* WHAT THIS TASK INVOLVES
Copy the lines from the line with "este Mono assincronamente." to the line with "Esse método vai", swapping "playlistFlux" for "playlistStream" and leaving everything else the same.

* AVAILABLE DATA

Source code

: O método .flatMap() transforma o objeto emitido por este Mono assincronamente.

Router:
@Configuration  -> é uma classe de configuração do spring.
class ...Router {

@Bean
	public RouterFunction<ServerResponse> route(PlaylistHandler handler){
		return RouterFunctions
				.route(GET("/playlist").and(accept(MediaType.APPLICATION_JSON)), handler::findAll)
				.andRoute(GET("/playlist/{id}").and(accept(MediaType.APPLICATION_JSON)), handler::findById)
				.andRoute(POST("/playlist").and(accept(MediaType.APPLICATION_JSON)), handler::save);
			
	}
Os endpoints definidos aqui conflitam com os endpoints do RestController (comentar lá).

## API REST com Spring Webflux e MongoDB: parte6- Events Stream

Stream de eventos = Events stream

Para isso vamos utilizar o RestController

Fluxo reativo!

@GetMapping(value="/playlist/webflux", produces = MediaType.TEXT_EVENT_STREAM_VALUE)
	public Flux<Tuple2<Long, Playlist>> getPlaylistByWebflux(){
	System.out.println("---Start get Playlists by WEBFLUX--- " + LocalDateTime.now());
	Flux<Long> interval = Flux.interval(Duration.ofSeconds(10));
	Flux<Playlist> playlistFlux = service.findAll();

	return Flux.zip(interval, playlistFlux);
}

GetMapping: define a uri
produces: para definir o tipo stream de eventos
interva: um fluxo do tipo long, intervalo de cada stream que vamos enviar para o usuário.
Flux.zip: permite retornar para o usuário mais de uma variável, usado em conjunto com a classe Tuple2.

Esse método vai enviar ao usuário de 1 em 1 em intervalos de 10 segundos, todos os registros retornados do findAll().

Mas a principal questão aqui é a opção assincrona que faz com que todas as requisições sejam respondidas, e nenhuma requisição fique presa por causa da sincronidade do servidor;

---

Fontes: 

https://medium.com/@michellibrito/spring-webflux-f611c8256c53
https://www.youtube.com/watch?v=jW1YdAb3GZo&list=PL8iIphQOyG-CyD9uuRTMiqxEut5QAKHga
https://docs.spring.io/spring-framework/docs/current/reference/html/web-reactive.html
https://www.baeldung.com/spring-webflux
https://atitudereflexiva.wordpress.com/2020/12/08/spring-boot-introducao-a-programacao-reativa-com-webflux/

* ANSWER
: O método .flatMap() transforma o objeto emitido por este Mono assincronamente.

Router:
@Configuration  -> é uma classe de configuração do spring.
class ...Router {

@Bean
	public RouterFunction<ServerResponse> route(PlaylistHandler handler){
		return RouterFunctions
				.route(GET("/playlist").and(accept(MediaType.APPLICATION_JSON)), handler::findAll)
				.andRoute(GET("/playlist/{id}").and(accept(MediaType.APPLICATION_JSON)), handler::findById)
				.andRoute(POST("/playlist").and(accept(MediaType.APPLICATION_JSON)), handler::save);
			
	}
Os endpoints definidos aqui conflitam com os endpoints do RestController (comentar lá).

## API REST com Spring Webflux e MongoDB: parte6- Events Stream

Stream de eventos = Events stream

Para isso vamos utilizar o RestController

Fluxo reativo!

@GetMapping(value="/playlist/webflux", produces = MediaType.TEXT_EVENT_STREAM_VALUE)
	public Flux<Tuple2<Long, Playlist>> getPlaylistByWebflux(){
	System.out.println("---Start get Playlists by WEBFLUX--- " + LocalDateTime.now());
	Flux<Long> interval = Flux.interval(Duration.ofSeconds(10));
	Flux<Playlist> playlistStream = service.findAll();

	return Flux.zip(interval, playlistStream);
}

GetMapping: define a uri
produces: para definir o tipo stream de eventos
interva: um fluxo do tipo long, intervalo de cada stream que vamos enviar para o usuário.
Flux.zip: permite retornar para o usuário mais de uma variável, usado em conjunto com a classe Tuple2.

Esse método vai enviar ao usuário de 1 em 1 em intervalos de 10 segundos, todos os registros retornados do findAll().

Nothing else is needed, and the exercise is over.